If you want a classic hooded raincoat, you go to Stutterheim. Made from rubberised cotton and with a snap button front, taped seams and made by hand, no less, the brand’s Stockholm coat may be all you need to stay dry.
There’s also knitwear, lightweight spring jackets and thermals, all of which are designed to keep you warm and dry, whilst still looking good – a tricky feat indeed.
Scandinavian design is synonymous with minimalism, and Sandqvist is no different. Coming straight out of Stockholm, the stylish Swedes behind this brand had a clear eye for design right from the get go.
Highlights include simple but functional backpacks and leather cross body bags which stylishly nod to the trend. Sandqvist also places a lot of emphasis on sustainability too, so you can be sure you’re investing in guilt-free quality.
It’s hard to believe Tretorn was born in 1891 when you look at the modernity of the styles it offers today. True to stereotypically Swedish style, there’s plenty of pared back minimal trainers on offer, from plain white canvas sneaks through to suede slip ons.
One design element remains a constant for the most part though – Tretorn’s signature ‘v’ which adorns most of its well-made, easy to wear trainers.
A Day’s March
There are plenty of options if you’re after chore jackets and work shirts today, but few can rival the quality of A Day’s March.
Utilising a range of different fabrics, from corduroy to linen and cotton, this Swedish outpost is a one stop shop for a capsule wardrobe. The outerwear is top notch, but you’ll also find perfectly fitting tailored trousers, Oxford shirts and knitwear.

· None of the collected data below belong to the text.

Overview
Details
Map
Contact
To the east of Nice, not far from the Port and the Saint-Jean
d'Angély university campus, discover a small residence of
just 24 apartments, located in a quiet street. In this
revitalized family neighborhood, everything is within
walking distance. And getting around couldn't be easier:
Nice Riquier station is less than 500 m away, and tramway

CMMN Sweden is far more directional than most of its Scandinavian cousins. While you will find the odd minimal piece, plenty of its garments take on trendy elements – there’s oversized outerwear, neons and bright shades and even leather pool sliders.

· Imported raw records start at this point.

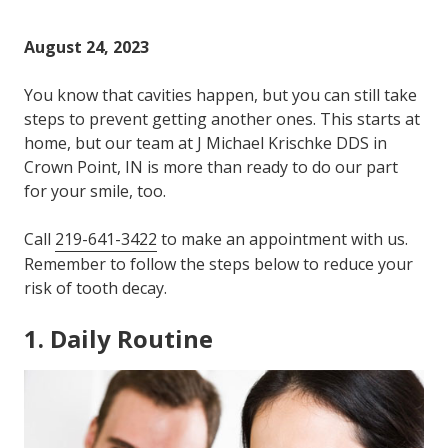
Varied
August 24, 2023
You know that cavities happen, but you can still take
steps to prevent getting another ones. This starts at
home, but our team at J Michael Krischke DDS in
Crown Point, IN is more than ready to do our part
for your smile, too.
Call
219-641-3422
to make an appointment with us.
Remember to follow the steps below to reduce your
risk of tooth decay.
1. Daily Routine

Highlight pieces include grosgrain trimmed sweatpants, baggy tailoring and a striped knitted polo shirt.
Similarly, Eytys is far from the ‘Scandi chic’ aesthetic many crave. It’s most noted for its pumped up, chunky shoes which come bolted on platform soles – a bold look we know.
Elsewhere you will find more easily wearable styles the likes of Derbys and simple white trainers, and raw denim makes an appearance here and there too.
You’ll know Fjallraven – walk down any high street and you will have seen one of its backpacks over the shoulders of both the young and old.
Fjallraven is the everyman of backpacks, known mostly for its Kanken style, although there is plenty else on offer, from waterproof field jackets and subtly washed T-shirts.
If you’re after a wardrobe overhaul, your first stop should be Arket. Whatever you want, they’ve got it – from heavyweight sweatshirts to functional outerwear, and branded trainers to stylish home decor.
Visit an Arket store in person and you won’t want to leave – they’re expertly laid out, and as you’d expect, pleasingly minimal in design, which is befitting of the brand’s quality clothing.
At first glance, Cos lives up to the Scandi stereotype. Simple, clean designs and muted colourways are the order of the day, but look a little closer and you’ll see it offers more.
For example, a navy blazer will be oversize of cut, and made from crease-proof cotton with no padding ensuring it can be screwed up in a suitcase and thrown on before a business meeting for minimal hassle. Trousers are a highlight too – wide legged, pleated designs are to be found at price points well below designer versions.
Minimal sneakers are nothing new, but some brands do them better than others. C.QP are up there with the very best. It uses construction techniques normally reserved for Jermyn Street shoemakers – all its shoes are handmade, come with carefully stitched rubber soles and feature metal shanks for added arch support.
Look out for the Racquet Sr style, perhaps the perfect minimal sneaker, albeit with a slightly chunkier sole than usual for a more contemporary feel.